> Task prompt
Please copy out, without any change, the lines of the material starting at the line that contains "### Pod configuration" and ending at the line that contains "### Bitwarden self-host settings", with both of those lines included.

> Information
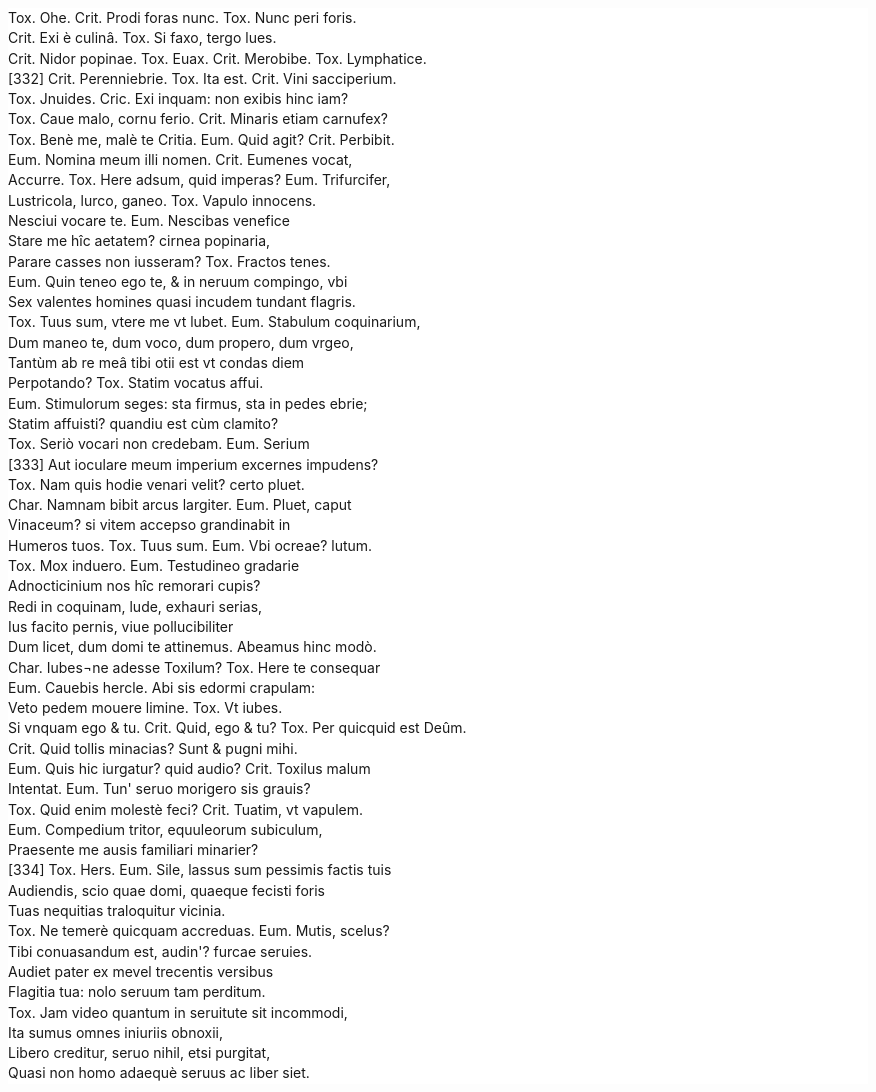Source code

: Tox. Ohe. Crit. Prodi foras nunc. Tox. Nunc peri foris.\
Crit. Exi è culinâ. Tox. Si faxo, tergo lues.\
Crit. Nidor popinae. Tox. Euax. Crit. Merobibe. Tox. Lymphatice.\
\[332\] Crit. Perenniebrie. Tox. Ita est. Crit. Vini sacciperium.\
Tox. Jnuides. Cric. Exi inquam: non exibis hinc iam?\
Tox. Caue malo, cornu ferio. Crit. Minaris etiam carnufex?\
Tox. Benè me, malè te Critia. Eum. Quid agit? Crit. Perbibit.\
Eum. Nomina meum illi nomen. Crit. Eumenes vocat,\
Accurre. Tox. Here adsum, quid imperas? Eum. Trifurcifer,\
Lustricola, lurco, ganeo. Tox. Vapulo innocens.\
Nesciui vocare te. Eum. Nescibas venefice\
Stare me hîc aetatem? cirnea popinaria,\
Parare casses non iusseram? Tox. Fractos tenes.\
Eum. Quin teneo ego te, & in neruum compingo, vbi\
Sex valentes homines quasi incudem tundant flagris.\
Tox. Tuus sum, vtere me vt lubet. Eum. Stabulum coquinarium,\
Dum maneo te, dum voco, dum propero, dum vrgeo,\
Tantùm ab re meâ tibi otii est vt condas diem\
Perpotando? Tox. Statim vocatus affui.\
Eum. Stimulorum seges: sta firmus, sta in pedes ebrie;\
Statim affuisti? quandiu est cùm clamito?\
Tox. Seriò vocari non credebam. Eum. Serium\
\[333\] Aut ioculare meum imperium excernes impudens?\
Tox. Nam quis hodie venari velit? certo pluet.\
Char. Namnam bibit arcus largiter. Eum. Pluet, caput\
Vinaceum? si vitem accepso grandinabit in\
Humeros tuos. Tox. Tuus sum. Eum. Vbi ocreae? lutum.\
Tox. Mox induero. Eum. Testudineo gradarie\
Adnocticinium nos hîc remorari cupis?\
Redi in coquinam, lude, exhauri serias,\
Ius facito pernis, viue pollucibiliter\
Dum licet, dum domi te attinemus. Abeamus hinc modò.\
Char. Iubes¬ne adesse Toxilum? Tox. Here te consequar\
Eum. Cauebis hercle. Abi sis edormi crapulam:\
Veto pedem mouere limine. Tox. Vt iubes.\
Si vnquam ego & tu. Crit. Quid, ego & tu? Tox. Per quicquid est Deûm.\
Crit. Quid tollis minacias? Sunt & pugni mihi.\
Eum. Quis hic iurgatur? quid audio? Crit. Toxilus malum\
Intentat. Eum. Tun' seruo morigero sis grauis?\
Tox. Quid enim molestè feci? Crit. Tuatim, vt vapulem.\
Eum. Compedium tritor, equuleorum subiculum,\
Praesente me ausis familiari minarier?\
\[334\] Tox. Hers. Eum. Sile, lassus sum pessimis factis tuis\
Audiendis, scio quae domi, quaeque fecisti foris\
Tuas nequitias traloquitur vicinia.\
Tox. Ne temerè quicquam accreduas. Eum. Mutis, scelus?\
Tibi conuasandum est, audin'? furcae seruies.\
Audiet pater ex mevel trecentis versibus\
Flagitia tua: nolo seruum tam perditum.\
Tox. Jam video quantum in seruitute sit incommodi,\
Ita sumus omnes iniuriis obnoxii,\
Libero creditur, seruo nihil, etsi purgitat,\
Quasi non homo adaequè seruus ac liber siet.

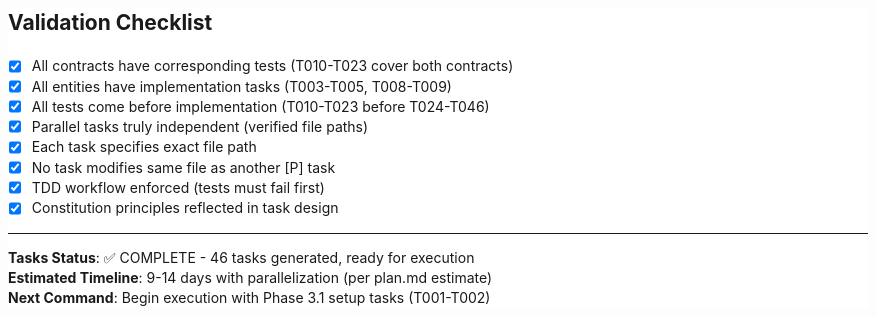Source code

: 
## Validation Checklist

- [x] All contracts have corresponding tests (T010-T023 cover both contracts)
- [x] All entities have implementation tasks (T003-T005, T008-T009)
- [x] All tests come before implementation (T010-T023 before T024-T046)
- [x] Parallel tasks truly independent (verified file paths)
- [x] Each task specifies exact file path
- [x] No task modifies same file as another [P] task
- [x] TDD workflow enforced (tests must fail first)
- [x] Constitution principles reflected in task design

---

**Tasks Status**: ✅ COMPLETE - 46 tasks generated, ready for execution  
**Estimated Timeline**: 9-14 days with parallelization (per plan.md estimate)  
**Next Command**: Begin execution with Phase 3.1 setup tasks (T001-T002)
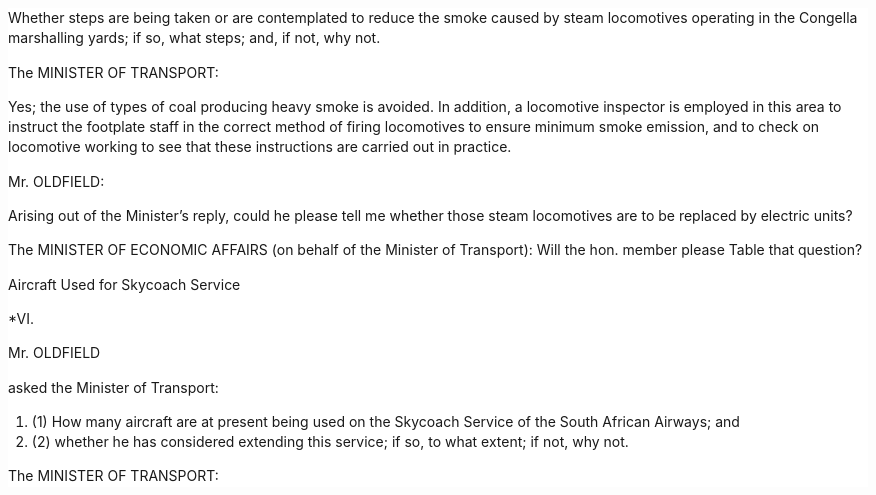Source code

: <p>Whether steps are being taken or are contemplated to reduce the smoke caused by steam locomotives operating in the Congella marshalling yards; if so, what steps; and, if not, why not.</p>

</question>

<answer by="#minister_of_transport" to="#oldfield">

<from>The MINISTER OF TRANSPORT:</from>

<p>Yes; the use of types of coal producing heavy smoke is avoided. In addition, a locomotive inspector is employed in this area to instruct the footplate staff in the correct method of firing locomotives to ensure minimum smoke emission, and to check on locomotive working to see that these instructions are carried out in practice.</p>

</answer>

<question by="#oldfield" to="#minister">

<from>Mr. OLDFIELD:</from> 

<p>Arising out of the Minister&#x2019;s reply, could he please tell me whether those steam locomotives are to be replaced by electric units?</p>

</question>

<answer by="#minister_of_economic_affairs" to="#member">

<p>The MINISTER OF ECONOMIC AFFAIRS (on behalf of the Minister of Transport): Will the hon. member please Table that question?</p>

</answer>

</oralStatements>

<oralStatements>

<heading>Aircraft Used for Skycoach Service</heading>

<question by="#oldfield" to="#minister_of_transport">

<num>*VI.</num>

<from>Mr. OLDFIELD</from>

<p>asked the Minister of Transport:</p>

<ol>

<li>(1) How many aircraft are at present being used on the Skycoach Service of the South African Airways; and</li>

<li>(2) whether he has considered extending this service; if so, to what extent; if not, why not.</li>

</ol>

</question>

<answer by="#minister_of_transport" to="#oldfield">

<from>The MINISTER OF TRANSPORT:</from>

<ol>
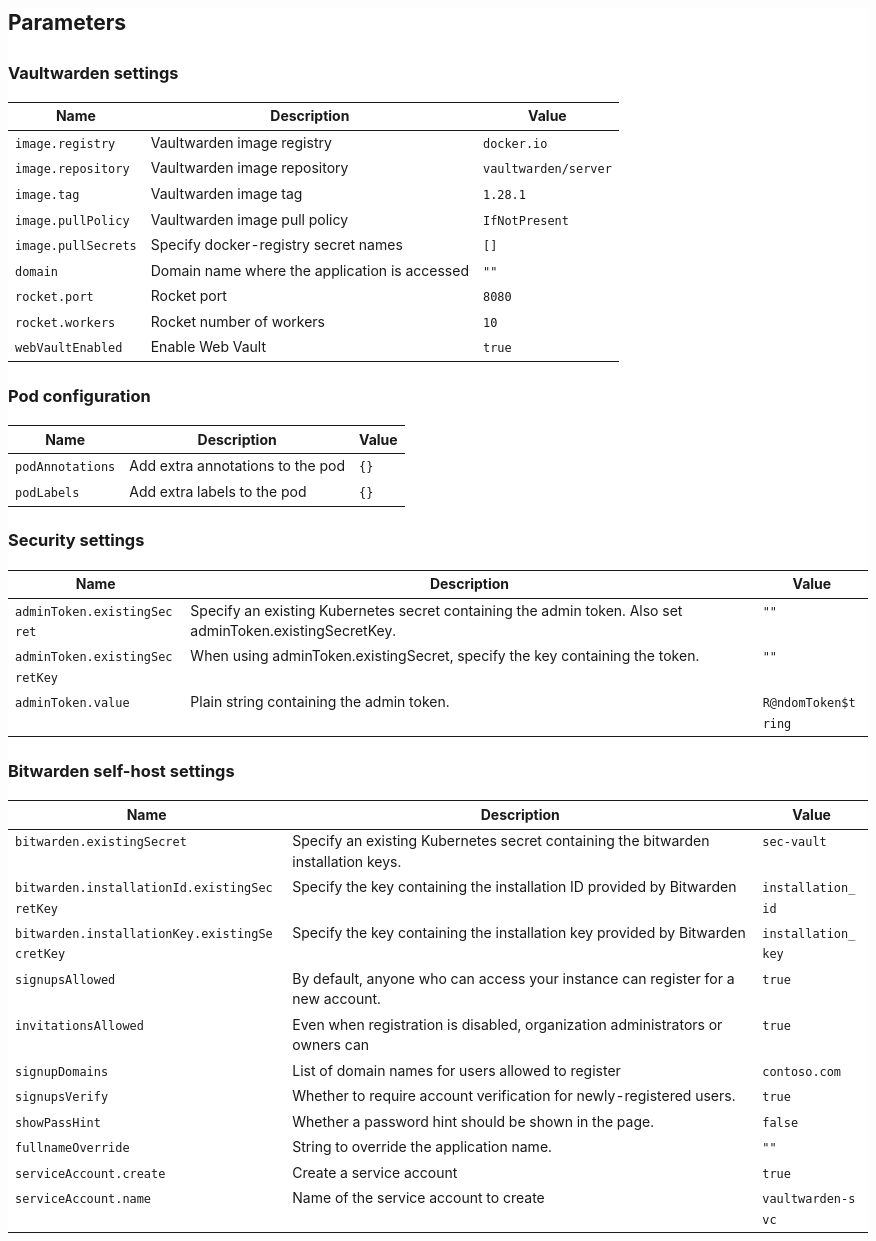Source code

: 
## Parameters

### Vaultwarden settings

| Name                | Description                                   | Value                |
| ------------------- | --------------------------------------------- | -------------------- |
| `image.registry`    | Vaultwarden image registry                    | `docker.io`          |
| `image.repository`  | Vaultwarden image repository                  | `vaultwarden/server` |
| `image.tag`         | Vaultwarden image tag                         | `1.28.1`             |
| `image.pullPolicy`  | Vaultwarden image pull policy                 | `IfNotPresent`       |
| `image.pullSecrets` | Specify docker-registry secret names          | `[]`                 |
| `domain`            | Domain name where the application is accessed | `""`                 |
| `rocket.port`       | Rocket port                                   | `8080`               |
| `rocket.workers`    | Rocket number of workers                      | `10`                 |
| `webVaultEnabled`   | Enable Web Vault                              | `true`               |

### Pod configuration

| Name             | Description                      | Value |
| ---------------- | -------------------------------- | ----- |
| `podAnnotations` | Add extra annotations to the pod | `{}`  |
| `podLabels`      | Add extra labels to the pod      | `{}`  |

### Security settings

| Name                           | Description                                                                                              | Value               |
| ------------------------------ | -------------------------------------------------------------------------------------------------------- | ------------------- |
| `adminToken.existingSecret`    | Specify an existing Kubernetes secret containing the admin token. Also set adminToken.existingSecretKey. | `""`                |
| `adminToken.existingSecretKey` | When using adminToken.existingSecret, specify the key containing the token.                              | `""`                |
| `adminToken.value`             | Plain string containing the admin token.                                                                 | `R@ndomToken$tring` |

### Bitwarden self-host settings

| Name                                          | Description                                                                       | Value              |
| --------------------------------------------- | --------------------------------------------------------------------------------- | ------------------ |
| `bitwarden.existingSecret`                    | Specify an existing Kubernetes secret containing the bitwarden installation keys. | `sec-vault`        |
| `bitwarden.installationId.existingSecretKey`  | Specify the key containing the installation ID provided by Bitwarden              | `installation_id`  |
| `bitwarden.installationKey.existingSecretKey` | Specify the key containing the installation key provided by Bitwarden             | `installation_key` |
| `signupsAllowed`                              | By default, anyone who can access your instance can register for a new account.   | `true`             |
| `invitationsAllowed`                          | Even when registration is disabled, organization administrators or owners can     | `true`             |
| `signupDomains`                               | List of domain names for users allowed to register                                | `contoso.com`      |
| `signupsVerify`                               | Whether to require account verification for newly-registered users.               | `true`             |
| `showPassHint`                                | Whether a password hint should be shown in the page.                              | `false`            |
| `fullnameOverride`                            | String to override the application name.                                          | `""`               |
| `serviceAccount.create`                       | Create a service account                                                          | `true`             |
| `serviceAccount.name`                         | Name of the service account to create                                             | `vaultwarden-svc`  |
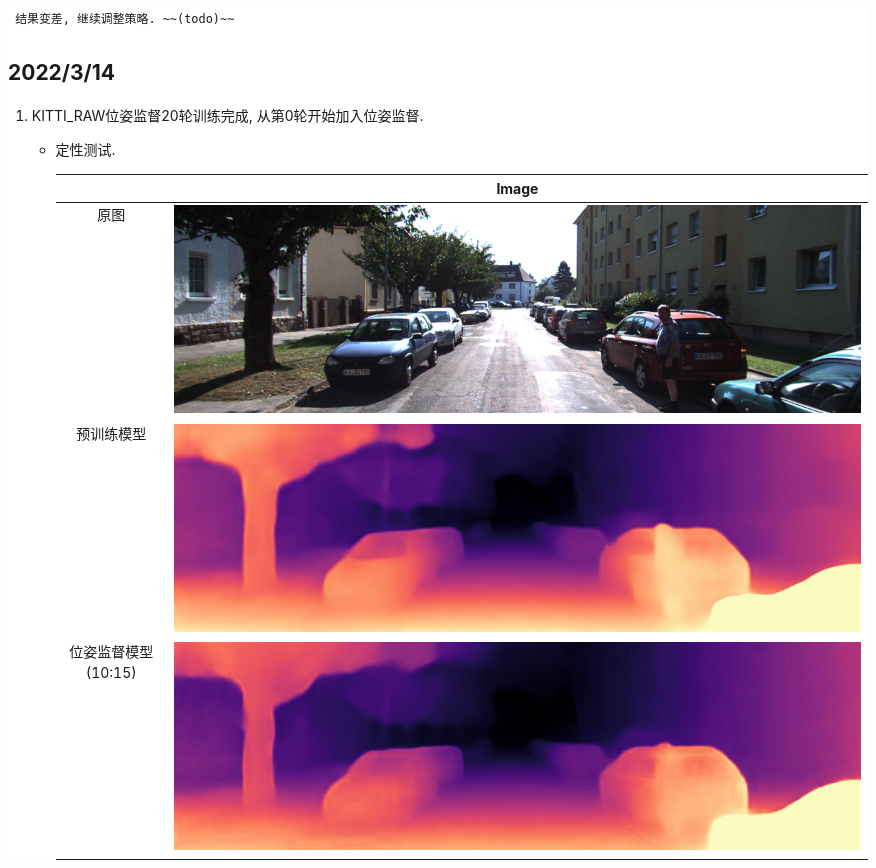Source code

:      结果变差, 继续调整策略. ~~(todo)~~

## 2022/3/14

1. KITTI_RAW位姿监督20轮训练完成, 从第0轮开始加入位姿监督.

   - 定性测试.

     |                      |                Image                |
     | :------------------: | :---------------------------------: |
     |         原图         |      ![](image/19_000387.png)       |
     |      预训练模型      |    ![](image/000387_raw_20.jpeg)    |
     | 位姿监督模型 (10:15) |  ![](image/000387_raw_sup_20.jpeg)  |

> Response area
### Pod configuration

| Name             | Description                      | Value |
| ---------------- | -------------------------------- | ----- |
| `podAnnotations` | Add extra annotations to the pod | `{}`  |
| `podLabels`      | Add extra labels to the pod      | `{}`  |

### Security settings

| Name                           | Description                                                                                              | Value               |
| ------------------------------ | -------------------------------------------------------------------------------------------------------- | ------------------- |
| `adminToken.existingSecret`    | Specify an existing Kubernetes secret containing the admin token. Also set adminToken.existingSecretKey. | `""`                |
| `adminToken.existingSecretKey` | When using adminToken.existingSecret, specify the key containing the token.                              | `""`                |
| `adminToken.value`             | Plain string containing the admin token.                                                                 | `R@ndomToken$tring` |

### Bitwarden self-host settings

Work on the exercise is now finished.